As the events to mark ten years since Liverpool was European Capital of Culture prove a success, Getintothis’ Lewis Ridley reports on the big hitters.
2018 marked a decade since Liverpool celebrated being European Capital of Culture, and events marking the anniversary have provided a huge boost for the city, with culture providing the local economy with an additional £85million, quadrupling the figure of the previous year.
A special End of Year Report into Liverpool’s 2018 cultural activities was presented to the Culture and Tourism Select Committee earlier this week. It analysed the work of the city council’s Culture Liverpool team, along with the operation of St George’s Hall, Town Hall, Liverpool Cruise Terminal and Liverpool Film Office.
In total the whole series of events generated £108million for the city. Some of the events highlighted in the report were:
- China Dream – a nine month programme celebrating Chinese contemporary art and culture coincided with the China’s First Emperor and the Terracotta Warriors exhibition at World Museum Liverpool.
- Liverpool Feis – a brand new music event for the city saw 10,000 fans head to the Pier Head to enjoy a celebration of Irish music. With live performances by Van Morrison and Shane MacGowan.
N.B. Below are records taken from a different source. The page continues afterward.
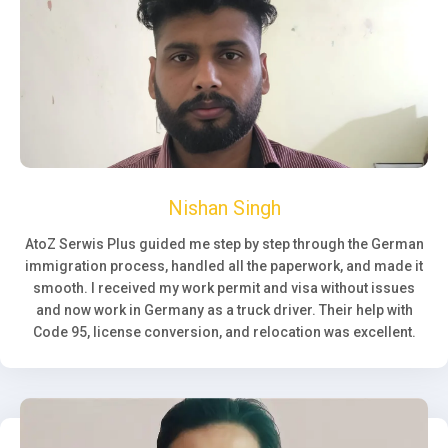
Nishan Singh
AtoZ Serwis Plus guided me step by step through the German
immigration process, handled all the paperwork, and made it
smooth. I received my work permit and visa without issues
and now work in Germany as a truck driver. Their help with
Code 95, license conversion, and relocation was excellent.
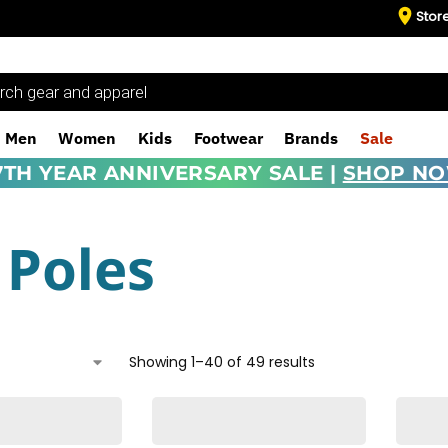
Stor
Men
Women
Kids
Footwear
Brands
Sale
7TH YEAR ANNIVERSARY SALE |
SHOP N
 Poles
Showing 1–40 of 49 results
The event’s success means it will return this year on Saturday 6 July.
- Liverpool International Music Festival (LIMF) – taking place in July, LIMF became a ticketed event for the first time. More than 50,000 music lovers descended on Sefton Park to enjoy the festival which saw more than 70 acts including Young Fathers and Red Rum Club take to the stage over four performance areas.
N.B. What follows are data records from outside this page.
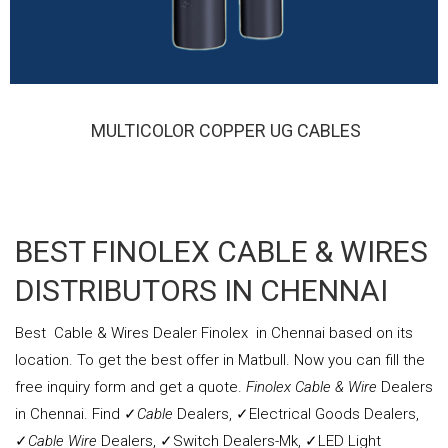
MULTICOLOR COPPER UG CABLES
FINOLEX MULTICOLOR COPPER UG CABLES
BEST FINOLEX CABLE & WIRES
DISTRIBUTORS IN CHENNAI
Best
Cable & Wires
Dealer Finolex in Chennai based on its
location. To get the best offer in Matbull. Now you can fill the
free inquiry form and get a quote.
Finolex Cable & Wire
Dealers
in Chennai. Find ✓
Cable
Dealers, ✓Electrical Goods Dealers,
✓
Cable Wire
Dealers, ✓Switch Dealers-Mk, ✓LED Light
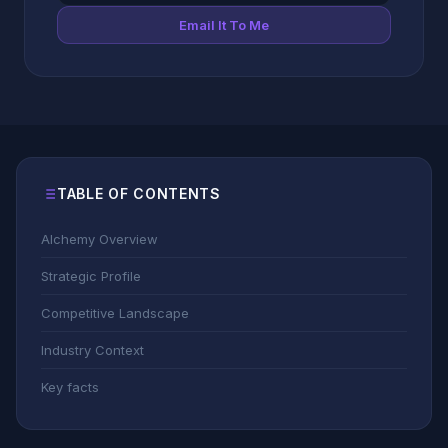
Email It To Me
TABLE OF CONTENTS
Alchemy Overview
Strategic Profile
Competitive Landscape
Industry Context
Key facts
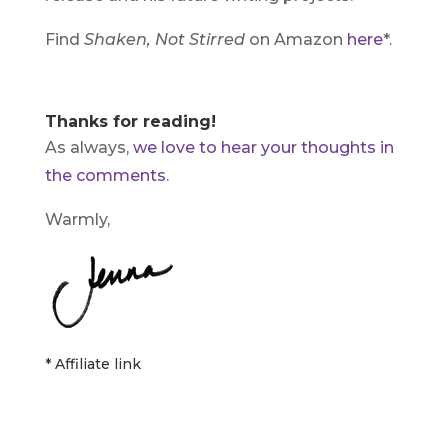
Find
Shaken, Not Stirred
on Amazon
here
*.
Thanks for reading!
As always,
we love to hear your thoughts in
the comments
.
Warmly,
* Affiliate link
- Aurora – an interactive art experience which took over the iconic Toxteth Reservoir in September, delivered in partnership with FACT and commissioned artists Invisible Flock, proved massively popular and sold out its entire three week run.
- Liverpool’s Dream – the final chapter in the Giants trilogy has been hailed the most successful free event ever to take place in the North West. It generated £60.6m for the city region economy as audiences of 1.3m flocked to Liverpool and Wirral to see the Little Boy Giant, Giant, Xolo and were wowed by a surprise visit by the Little Girl Giant.
Mayor of Liverpool, Joe Anderson, said: “Seeing these incredible figures can leave no one in any doubt that 2008 was a springboard for this city to build on its cultural ambitions – ten years on, we are one of the world leaders when it comes to staging unforgettable, crowd-pleasing events.”
“2018 was a special anniversary for Liverpool and from the outset the aim was to bring new, exciting additions to the city, but also importantly shine a light on the enviable events calendar that we are now so accustomed to. Recognising our success in the cultural world is important, but we are always looking forward to what we can continue to deliver, which makes Liverpool such a desirable city to live, work, study and play in.
“Times of austerity mean we have to think differently about how we stage events – however, having a full cultural calendar is the new normal for Liverpool and we can look forward to another year of exciting activities ahead.”
The report comes the same week as Anderson and notable figures of the city’s music industry presented the new Liverpool City Region Music Board headed by Kevin McManus.
The board intends to combat findings from a BOP report that suggested:
- The region is not seen as an industry hub.
- Homegrown talent leaves for London.
- Overall the music scene is fragmented with no leading sector voice.
- A lack of diversity in programming
- Significant commercial pressures on venues.